(Stored items)
_ _ _

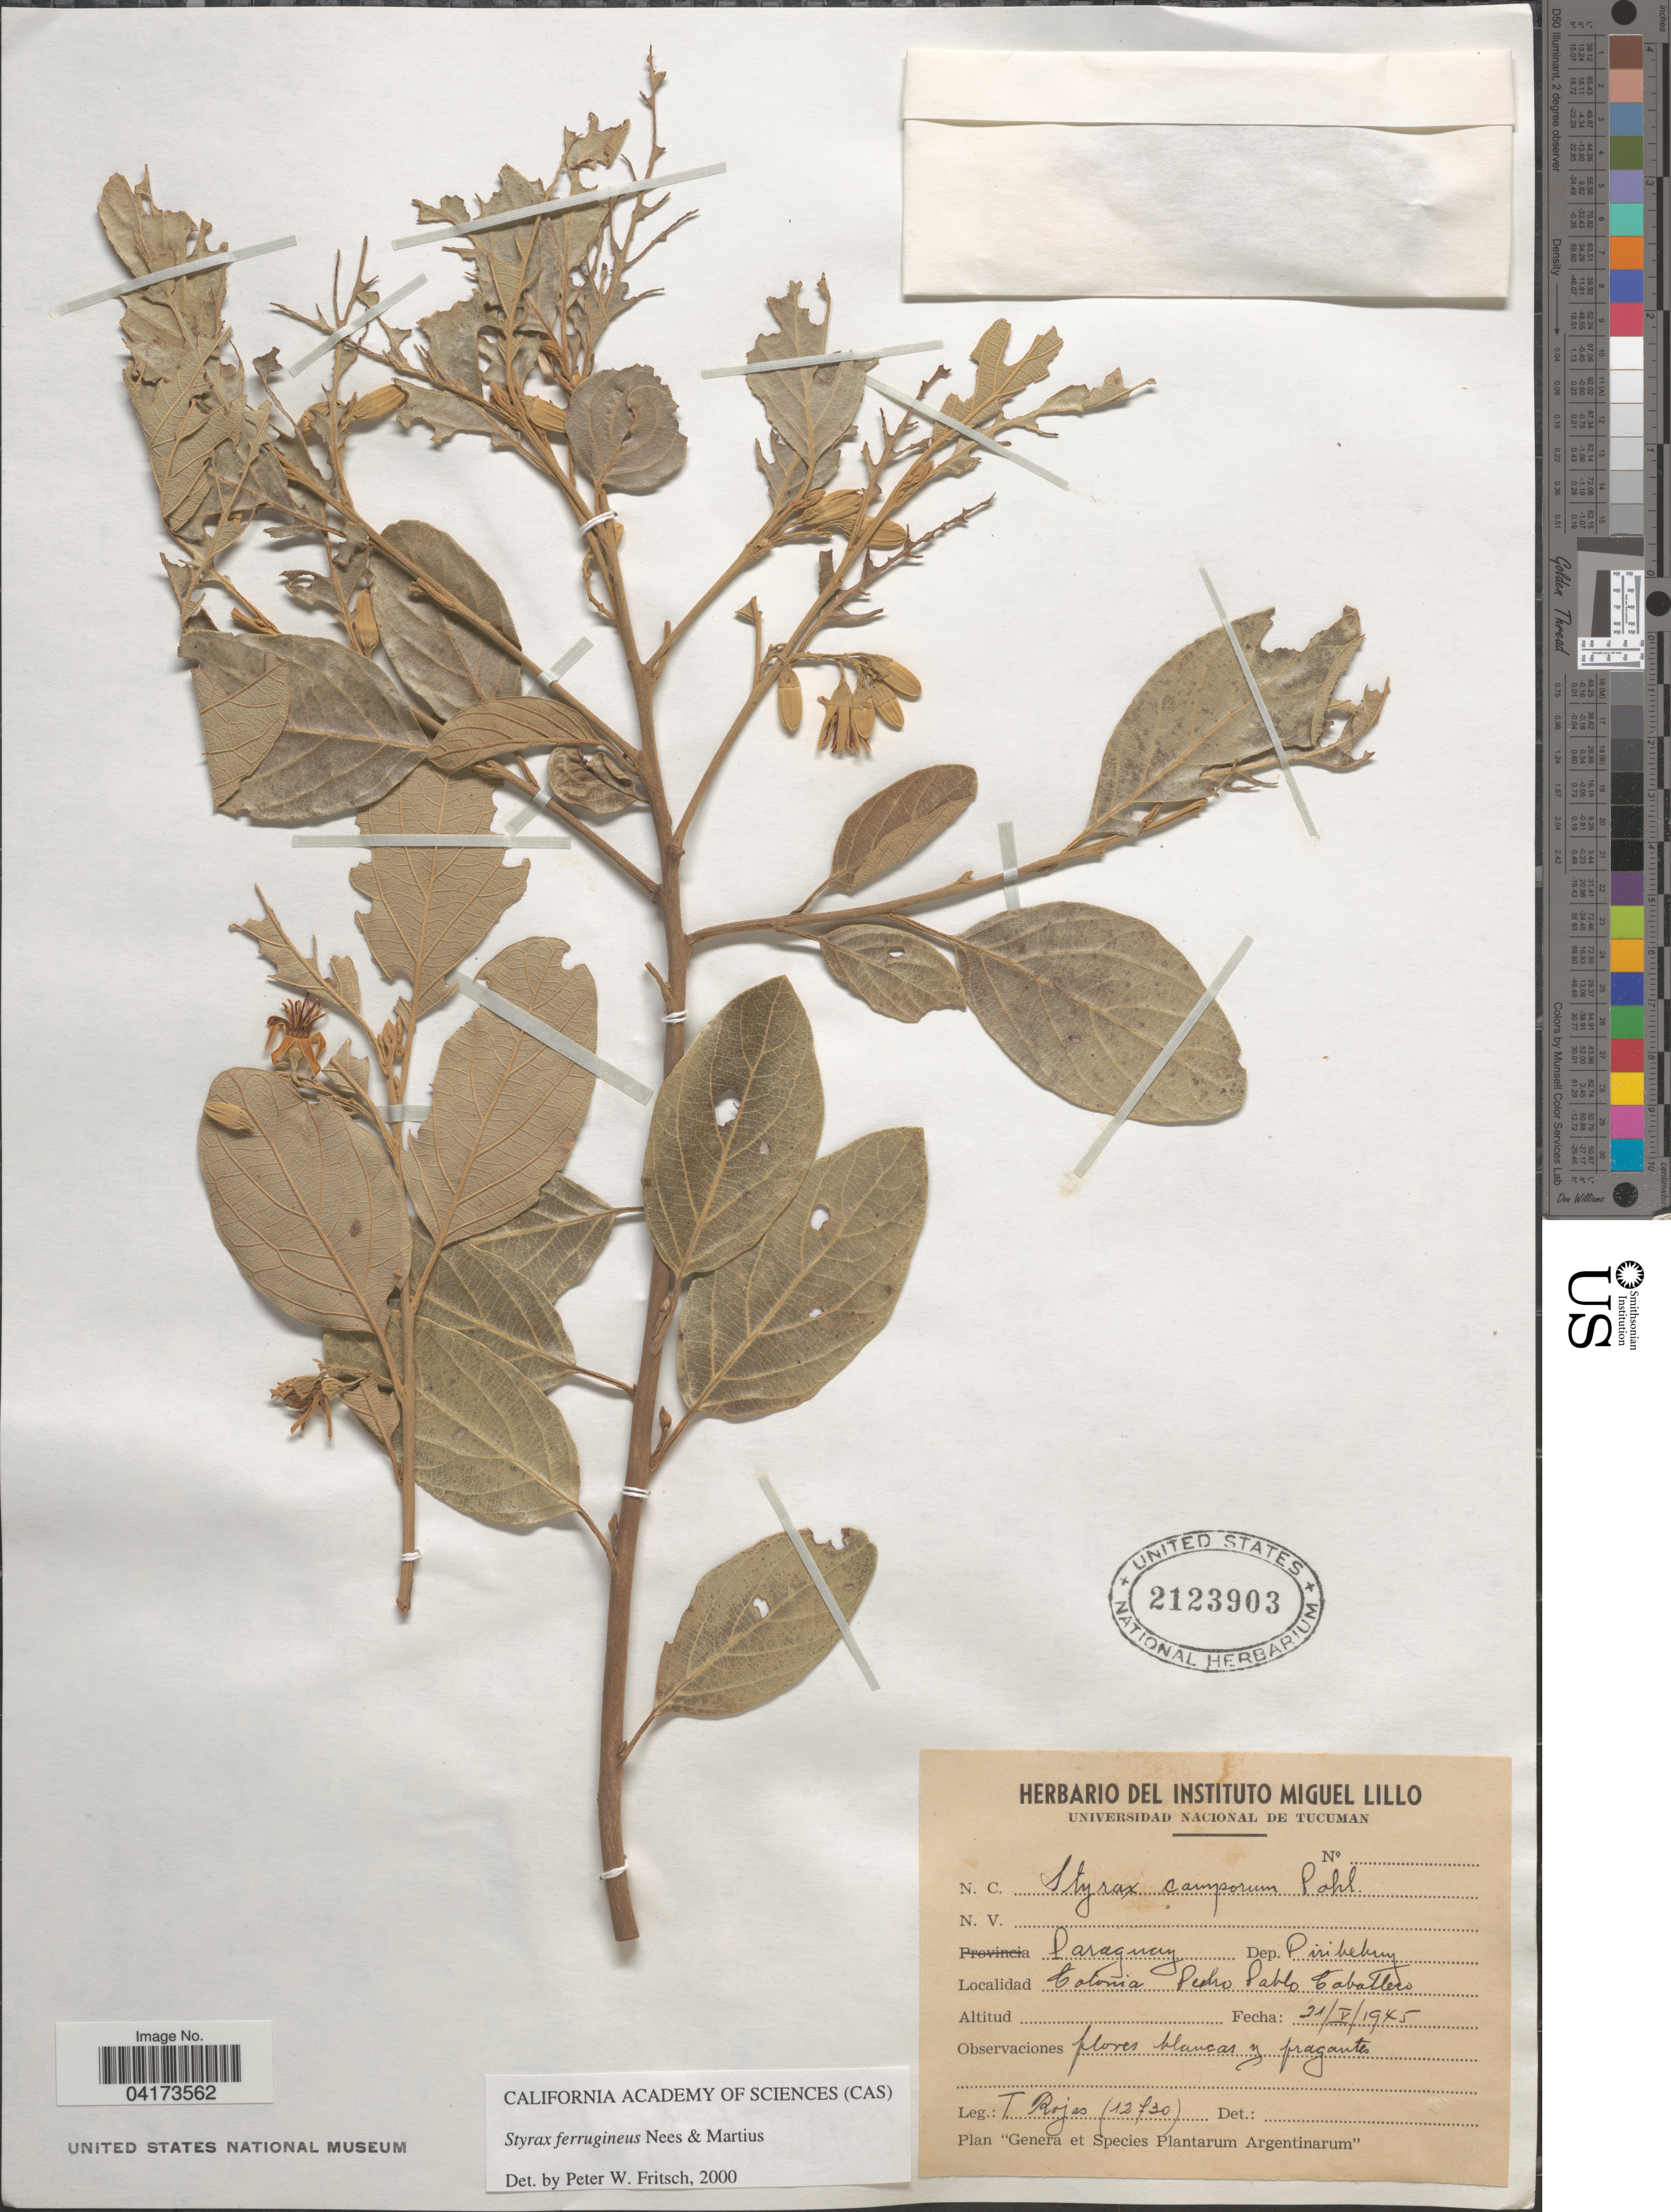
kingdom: Plantae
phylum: Tracheophyta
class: Magnoliopsida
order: Ericales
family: Styracaceae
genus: Styrax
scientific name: Styrax ferrugineus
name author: Nees & Mart.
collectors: T. Rojas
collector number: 12730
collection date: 1945-05-21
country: Paraguay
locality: Dep. Pirihehuy. Cotonia Pedro Pablo Caballero.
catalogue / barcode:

_ _ _

> Short exercise: Edit the data from the line with "collector number: 12730" through the end, replacing "catalogue" with "catalog" and leaving everything else unchanged. Return only those lines.

> Response to this task:
collector number: 12730
collection date: 1945-05-21
country: Paraguay
locality: Dep. Pirihehuy. Cotonia Pedro Pablo Caballero.
catalog / barcode:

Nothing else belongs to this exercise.